Maynard, the “love of her life,” died of polio on Aug. 21, 1954, leaving her with two young boys and a farm to maintain. The family moved back to Fulton, and she later married Joe Voss.
She also returned to nursing, working as an RN at the former Jane Lamb and now Mercy Hospital in Clinton, as well as a private duty nurse, a school nurse, and eventually director of nursing at Harbor Crest Home in Fulton.
She also joined the first EMT department in Fulton, answering the first 911 call placed in Whiteside County. She spent 15 years with Fulton Ambulance and won the first state EMT award, which is on display in her room.
Voss retired in 1994. The Bickford nurses joked that if they could clone her for nursing help, they would. She smiled when noting that the advent of computers in the medical industry is what really inspired her to leave when she did. She preferred her paper and pen methods.
Walking across the stage at West Oak to “get pinned” in 1948 was a proud milestone, Voss said, and she still has her first all-white nurse uniform and cap from Mercy Hospital, emblazoned with its insignia.

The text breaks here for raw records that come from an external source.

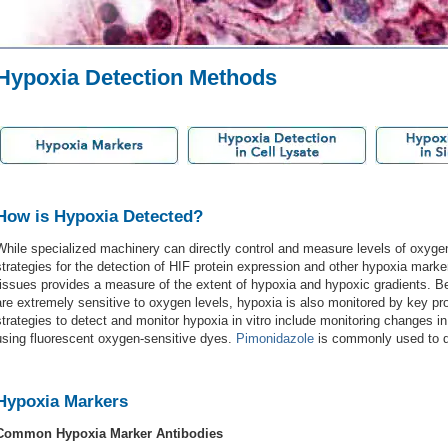
Hypoxia Detection Methods
How is Hypoxia Detected?
While specialized machinery can directly control and measure levels of oxyge
strategies for the detection of HIF protein expression and other hypoxia marker
tissues provides a measure of the extent of hypoxia and hypoxic gradients. Be
are extremely sensitive to oxygen levels, hypoxia is also monitored by key pr
strategies to detect and monitor hypoxia in vitro include monitoring changes in
using fluorescent oxygen-sensitive dyes.
Pimonidazole
is commonly used to de
Hypoxia Markers
Common Hypoxia Marker Antibodies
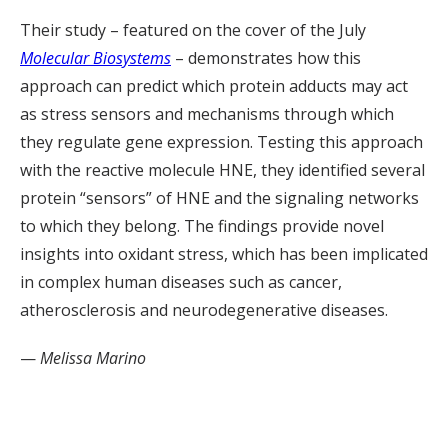
Their study – featured on the cover of the July
Molecular Biosystems
– demonstrates how this
approach can predict which protein adducts may act
as stress sensors and mechanisms through which
they regulate gene expression. Testing this approach
with the reactive molecule HNE, they identified several
protein “sensors” of HNE and the signaling networks
to which they belong. The findings provide novel
insights into oxidant stress, which has been implicated
in complex human diseases such as cancer,
atherosclerosis and neurodegenerative diseases.
—
Melissa Marino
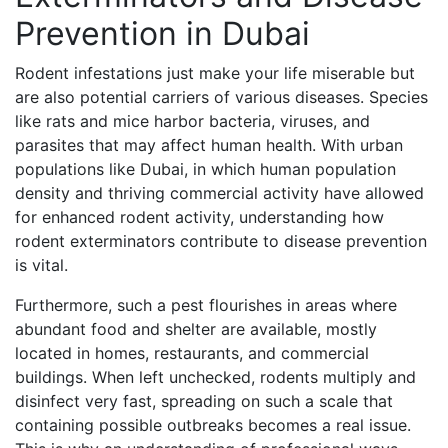
Prevention in Dubai
Rodent infestations just make your life miserable but
are also potential carriers of various diseases. Species
like rats and mice harbor bacteria, viruses, and
parasites that may affect human health. With urban
populations like Dubai, in which human population
density and thriving commercial activity have allowed
for enhanced rodent activity, understanding how
rodent exterminators contribute to disease prevention
is vital.
Furthermore, such a pest flourishes in areas where
abundant food and shelter are available, mostly
located in homes, restaurants, and commercial
buildings. When left unchecked, rodents multiply and
disinfect very fast, spreading on such a scale that
containing possible outbreaks becomes a real issue.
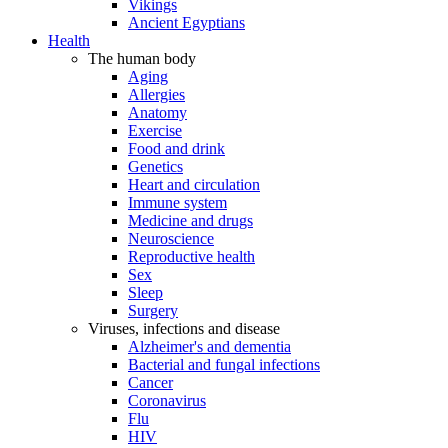
Vikings
Ancient Egyptians
Health
The human body
Aging
Allergies
Anatomy
Exercise
Food and drink
Genetics
Heart and circulation
Immune system
Medicine and drugs
Neuroscience
Reproductive health
Sex
Sleep
Surgery
Viruses, infections and disease
Alzheimer's and dementia
Bacterial and fungal infections
Cancer
Coronavirus
Flu
HIV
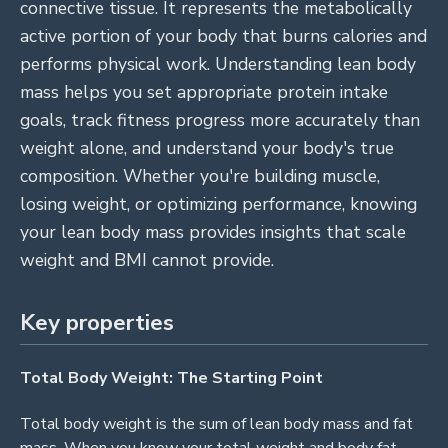
connective tissue. It represents the metabolically
active portion of your body that burns calories and
performs physical work. Understanding lean body
mass helps you set appropriate protein intake
goals, track fitness progress more accurately than
weight alone, and understand your body's true
composition. Whether you're building muscle,
losing weight, or optimizing performance, knowing
your lean body mass provides insights that scale
weight and BMI cannot provide.
Key properties
Total Body Weight: The Starting Point
Total body weight is the sum of lean body mass and fat
mass. When you know your total weight and body fat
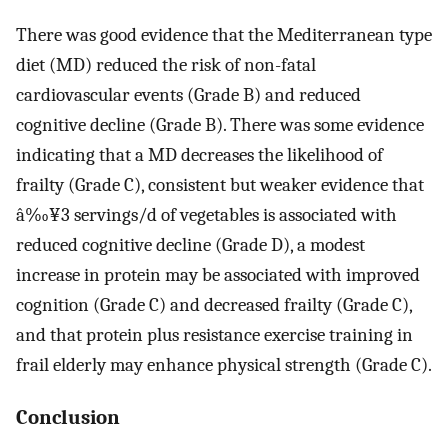
There was good evidence that the Mediterranean type
diet (MD) reduced the risk of non-fatal
cardiovascular events (Grade B) and reduced
cognitive decline (Grade B). There was some evidence
indicating that a MD decreases the likelihood of
frailty (Grade C), consistent but weaker evidence that
â‰¥3 servings/d of vegetables is associated with
reduced cognitive decline (Grade D), a modest
increase in protein may be associated with improved
cognition (Grade C) and decreased frailty (Grade C),
and that protein plus resistance exercise training in
frail elderly may enhance physical strength (Grade C).
Conclusion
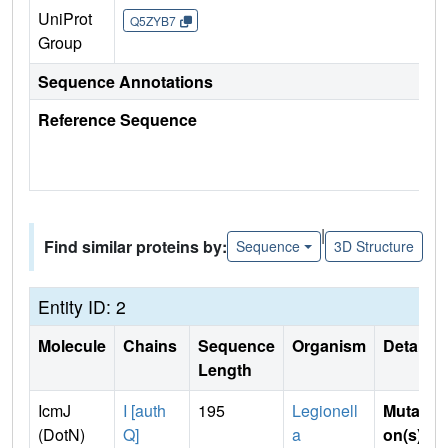
UniProt
Q5ZYB7
Group
Sequence Annotations
Reference Sequence
|
Find similar proteins by:
Sequence
3D Structure
Entity ID: 2
Molecule
Chains
Sequence
Organism
Details
Length
IcmJ
I [auth
195
Legionell
Mutati
(DotN)
Q]
a
on(s)
:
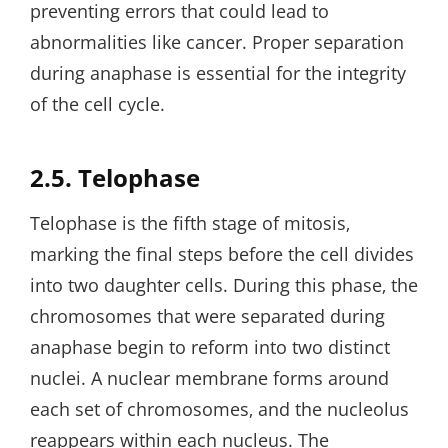
preventing errors that could lead to
abnormalities like cancer. Proper separation
during anaphase is essential for the integrity
of the cell cycle.
2.5. Telophase
Telophase is the fifth stage of mitosis‚
marking the final steps before the cell divides
into two daughter cells. During this phase‚ the
chromosomes that were separated during
anaphase begin to reform into two distinct
nuclei. A nuclear membrane forms around
each set of chromosomes‚ and the nucleolus
reappears within each nucleus. The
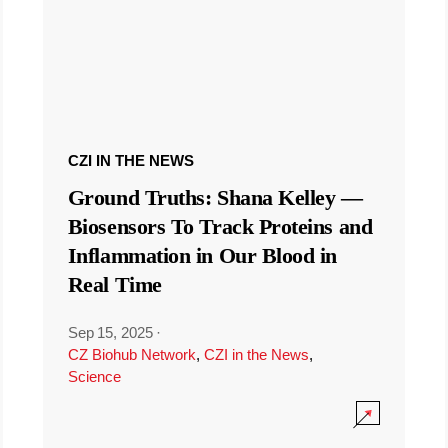
CZI IN THE NEWS
Ground Truths: Shana Kelley —
Biosensors To Track Proteins and
Inflammation in Our Blood in
Real Time
Sep 15, 2025
·
CZ Biohub Network
,
CZI in the News
,
Science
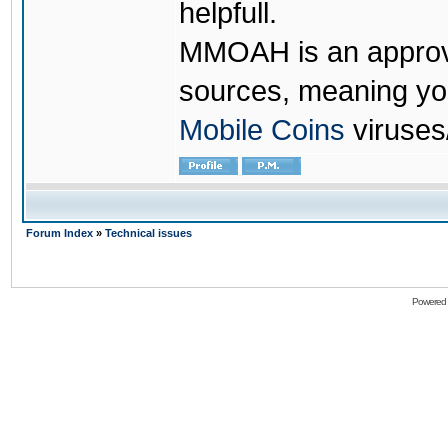
helpfull.
MMOAH is an approve
sources, meaning yo
Mobile Coins
viruses
Forum Index
»
Technical issues
Powered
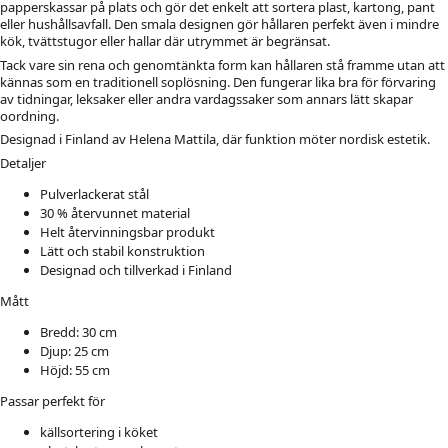
papperskassar på plats och gör det enkelt att sortera plast, kartong, pant
eller hushållsavfall. Den smala designen gör hållaren perfekt även i mindre
kök, tvättstugor eller hallar där utrymmet är begränsat.
Tack vare sin rena och genomtänkta form kan hållaren stå framme utan att
kännas som en traditionell soplösning. Den fungerar lika bra för förvaring
av tidningar, leksaker eller andra vardagssaker som annars lätt skapar
oordning.
Designad i Finland av Helena Mattila, där funktion möter nordisk estetik.
Detaljer
Pulverlackerat stål
30 % återvunnet material
Helt återvinningsbar produkt
Lätt och stabil konstruktion
Designad och tillverkad i Finland
Mått
Bredd: 30 cm
Djup: 25 cm
Höjd: 55 cm
Passar perfekt för
källsortering i köket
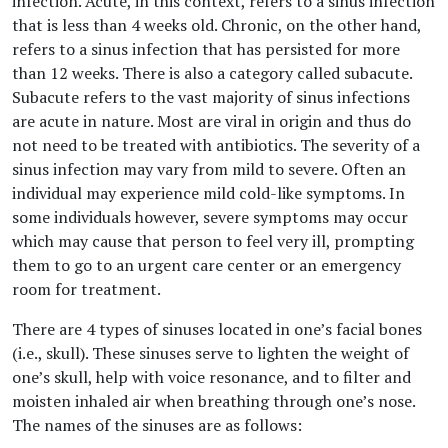
infection. Acute, in this context, refers to a sinus infection
that is less than 4 weeks old. Chronic, on the other hand,
refers to a sinus infection that has persisted for more
than 12 weeks. There is also a category called subacute.
Subacute refers to the vast majority of sinus infections
are acute in nature. Most are viral in origin and thus do
not need to be treated with antibiotics. The severity of a
sinus infection may vary from mild to severe. Often an
individual may experience mild cold-like symptoms. In
some individuals however, severe symptoms may occur
which may cause that person to feel very ill, prompting
them to go to an urgent care center or an emergency
room for treatment.
There are 4 types of sinuses located in one’s facial bones
(i.e., skull). These sinuses serve to lighten the weight of
one’s skull, help with voice resonance, and to filter and
moisten inhaled air when breathing through one’s nose.
The names of the sinuses are as follows:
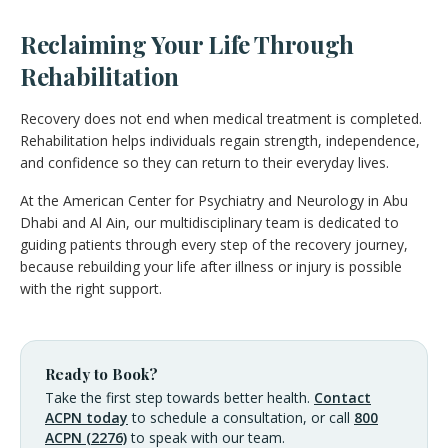
Reclaiming Your Life Through
Rehabilitation
Recovery does not end when medical treatment is completed.
Rehabilitation helps individuals regain strength, independence,
and confidence so they can return to their everyday lives.
At the American Center for Psychiatry and Neurology in Abu
Dhabi and Al Ain, our multidisciplinary team is dedicated to
guiding patients through every step of the recovery journey,
because rebuilding your life after illness or injury is possible
with the right support.
Ready to Book?
Take the first step towards better health.
Contact
ACPN today
to schedule a consultation, or call
800
ACPN (2276)
to speak with our team.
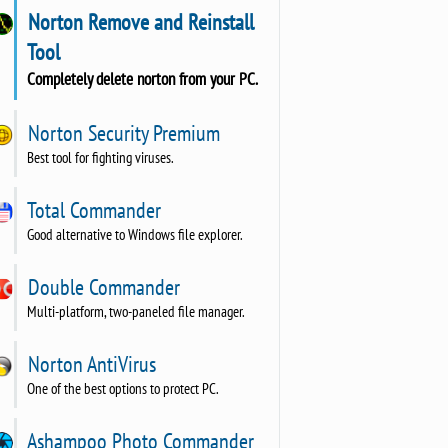
Norton Remove and Reinstall
Tool
Completely delete norton from your PC.
Norton Security Premium
Best tool for fighting viruses.
Total Commander
Good alternative to Windows file explorer.
Double Commander
Multi-platform, two-paneled file manager.
Norton AntiVirus
One of the best options to protect PC.
Ashampoo Photo Commander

Vopss credits her grandson, Dennis VanZuiden, for bringing a renewed interest in her CNC days. He brought her two books, “Your Country Needs You: Cadet Nurses of World War II,” by Thelma Robinson and “The United States Cadet Nurse Corps [1943-1948] and other Federal nurse training programs” by the United States Public Health Service.
After reading them, she shared her nursing experiences with her neighbors, who were behind the effort to recognize her all these years later.
Don and Lilly Hall moved to Grandview Condos in Fulton in 2017, where Voss was their neighbor for a couple of years.
Lilly was an X-ray technician at Mercy Hospital and knew Voss from the ambulance admissions. The couple would bring Voss her mail and help with tasks, and eventually she told them of her nurse cadet history.
Don hadn’t heard of the program but once he learned more, he wanted to recognize Voss, so he contacted state Rep. Tony McCombie, R-Savanna.
In recognition of her efforts, Voss was presented with a certificate Friday honoring her service as a nursing cadet, sent by McCombie and signed by Speaker of the House Emanuel “Chris” Welch and Clerk of the House John Hollman.
It thanks Voss for her “service at that time of need,” and will be added to her nursing collection display.
“She’s an amazing lady with a story that only she could tell,” Don Hall said. “It was a lot of sacrifice on their generation’s part.
“She helped the country during a critical time and gave her service to the Unites States as a nurse.”